Há quem observe pássaros, como bem notou o poeta Manuel António Pina, e cito:

“A poesia vai acabar, os poetas / vão ser colocados em lugares mais úteis. / Por exemplo, observadores de pássaros / (enquanto os pássaros não / acabarem). Esta certeza tive-as hoje ao / entrar numa repartição pública (…)”

mas como é sabido Manuel António Pina está morto e Maria do Céu Antunes está viva e, sobretudo, é ministra, não poeta (ou poetisa, subentenda-se…). Assim, um observatório de preços assenta-lhe muito melhor.

Uma única coisa preocupa alguns dos habitantes do monte. Embora tenha sido anunciado em Maio de 2022 e formalizado por decreto governamental em Outubro do mesmo ano, a entrada em funcionamento do Observatório não tem data marcada: “num futuro próximo”, disse a ministra. 

Ora, compreendendo que um observatório de preços não é coisa que se construa assim do pé para a mão – até a construção de um abrigo para birdwatching tem a sua ciência –, alguns, já de idade avançada, temem que o “futuro próximo” lhes fique curto, e outros, embora mais novos, interrogam-se se será antes ou depois do final da guerra. (...)»

COMO NÃO AMAR ESTE PAÍS!

 «Não somos maluquinhos, sabemos perfeitamente que não há navios sem baterias.»

10/03/23

MEDITAÇÃO DE SEXTA: «Penélopes de todo o mundo, uni-vos!»

« (...) Escudo-me em Kafka (quando pedimos amparo a alguém, convém pedi-lo aos maiores). E se o checo pôde anotar no seu Diário (entrada de 2 de Agosto de 1914): “A Alemanha declarou guerra à Rússia. À tarde, piscina”, que me seja permitido escrever: a Rússia declarou guerra à Ucrânia. Desde então, crochet e mais crochet.

Venho sobretudo fazer a apologia do trabalho manual. O surgimento de uma forma nascida de uma massa informe. Garanto que é um milagre.

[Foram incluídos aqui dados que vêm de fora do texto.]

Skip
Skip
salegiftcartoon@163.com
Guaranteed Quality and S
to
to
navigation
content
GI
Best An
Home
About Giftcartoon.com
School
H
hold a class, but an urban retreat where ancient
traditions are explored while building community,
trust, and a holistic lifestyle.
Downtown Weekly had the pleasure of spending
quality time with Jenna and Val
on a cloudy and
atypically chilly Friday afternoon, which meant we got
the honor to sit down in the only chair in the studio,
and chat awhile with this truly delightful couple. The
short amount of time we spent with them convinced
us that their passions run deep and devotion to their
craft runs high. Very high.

No caso específico do crochet, digamos que alia a tecedura às artes da aritmética e da geometria. Como fazer um quadrado em crochet? Um círculo? Um losango? Uma oval? E como montar losangos de maneira a criar um rectângulo, um quadrado? Todo um processo de cálculos, aumentos e diminuições que convoca as mãos e a abstracção. Afinal, o filósofo antigo Eratóstenes de Cirene não chegou à circunferência terrestre preso a equações abstrusas, mas agarrando numa vara e fazendo-se à estrada.

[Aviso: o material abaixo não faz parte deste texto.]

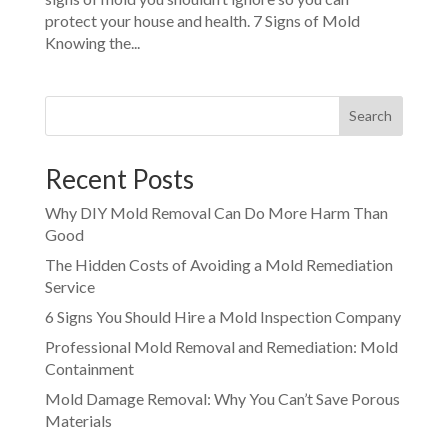
protect your house and health. 7 Signs of Mold
Knowing the...
Search
Recent Posts
Why DIY Mold Removal Can Do More Harm Than
Good
The Hidden Costs of Avoiding a Mold Remediation
Service
6 Signs You Should Hire a Mold Inspection Company
Professional Mold Removal and Remediation: Mold
Containment
Mold Damage Removal: Why You Can’t Save Porous
Materials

E se falo de equações abstrusas é para regressar a Mário Cesariny, esse poeta sábio e desconcertante que deixou dito: “… o homem precisa da mulher. É a tragédia dele. Inventou a Matemática, a Aritmética, a aviação, a Nona Sinfonia, a ida à Lua… (…) Ela, muito quietinha em casa, a tratar de coisas importantes, como a comida e a roupa, enquanto o sábio está a chorar frente às equações.” (in Uma Última Pergunta — Entrevistas com Mário Cesariny (1952-2006), Sistema Solar, 2020). 

Ora, caro Mário, quietinhas em casa, digo-lhe eu, muita aritmética é precisa para fazer um crochet flower granny square! (...)»

08/03/23

CARNE PARA CANHÃO

Se Zelensky mandou reforçar a defesa de Bakhmut, veio depois a NATO prever a derrota das forças ucranianas para breve.

Não tenho mais nada a dizer senão: desgraçados ucranianos! E fico a aguardar os incentivos do costume dos empolgados espectadores da guerra mais estúpida do século XXI (que ainda agora começou...),

07/03/23

A PEDOFILIA E O L'AIR DU TEMPS

Ainda vamos ouvir dizer que suspender padres acusados de pedofilia é um atentado aos direitos humanos!